◆ REQUIRED WORK
Although the records contain pictures, only their text should be reproduced, exactly as written.

◆ DATA PROVIDED

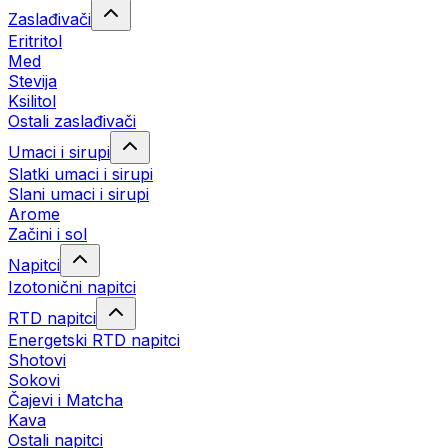
Zaslađivači
Eritritol
Med
Stevija
Ksilitol
Ostali zaslađivači
Umaci i sirupi
Slatki umaci i sirupi
Slani umaci i sirupi
Arome
Začini i sol
Napitci
Izotonični napitci
RTD napitci
Energetski RTD napitci
Shotovi
Sokovi
Čajevi i Matcha
Kava
Ostali napitci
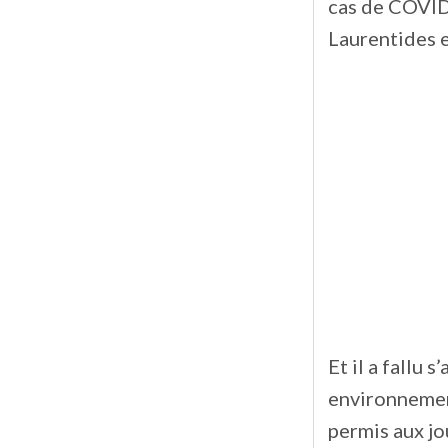
cas de COVID-
Laurentides e
Et il a fallu 
environnement
permis aux jo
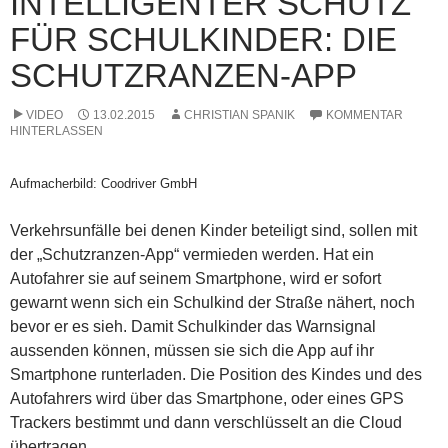
INTELLIGENTER SCHUTZ
FÜR SCHULKINDER: DIE
SCHUTZRANZEN-APP
VIDEO
13.02.2015
CHRISTIAN SPANIK
KOMMENTAR
HINTERLASSEN
Aufmacherbild: Coodriver GmbH
Verkehrsunfälle bei denen Kinder beteiligt sind, sollen mit
der „Schutzranzen-App“ vermieden werden. Hat ein
Autofahrer sie auf seinem Smartphone, wird er sofort
gewarnt wenn sich ein Schulkind der Straße nähert, noch
bevor er es sieh. Damit Schulkinder das Warnsignal
aussenden können, müssen sie sich die App auf ihr
Smartphone runterladen. Die Position des Kindes und des
Autofahrers wird über das Smartphone, oder eines GPS
Trackers bestimmt und dann verschlüsselt an die Cloud
übertragen.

◆ OUTPUT OF THE TASK
Zaslađivači
Eritritol
Med
Stevija
Ksilitol
Ostali zaslađivači
Umaci i sirupi
Slatki umaci i sirupi
Slani umaci i sirupi
Arome
Začini i sol
Napitci
Izotonični napitci
RTD napitci
Energetski RTD napitci
Shotovi
Sokovi
Čajevi i Matcha
Kava
Ostali napitci
cas de COVID-
Laurentides e
Et il a fallu 
environnement
permis aux jo
INTELLIGENTER SCHUTZ
FÜR SCHULKINDER: DIE
SCHUTZRANZEN-APP
VIDEO
13.02.2015
CHRISTIAN SPANIK
KOMMENTAR
HINTERLASSEN
Aufmacherbild: Coodriver GmbH
Verkehrsunfälle bei denen Kinder beteiligt sind, sollen mit
der „Schutzranzen-App“ vermieden werden. Hat ein
Autofahrer sie auf seinem Smartphone, wird er sofort
gewarnt wenn sich ein Schulkind der Straße nähert, noch
bevor er es sieh. Damit Schulkinder das Warnsignal
aussenden können, müssen sie sich die App auf ihr
Smartphone runterladen. Die Position des Kindes und des
Autofahrers wird über das Smartphone, oder eines GPS
Trackers bestimmt und dann verschlüsselt an die Cloud
übertragen.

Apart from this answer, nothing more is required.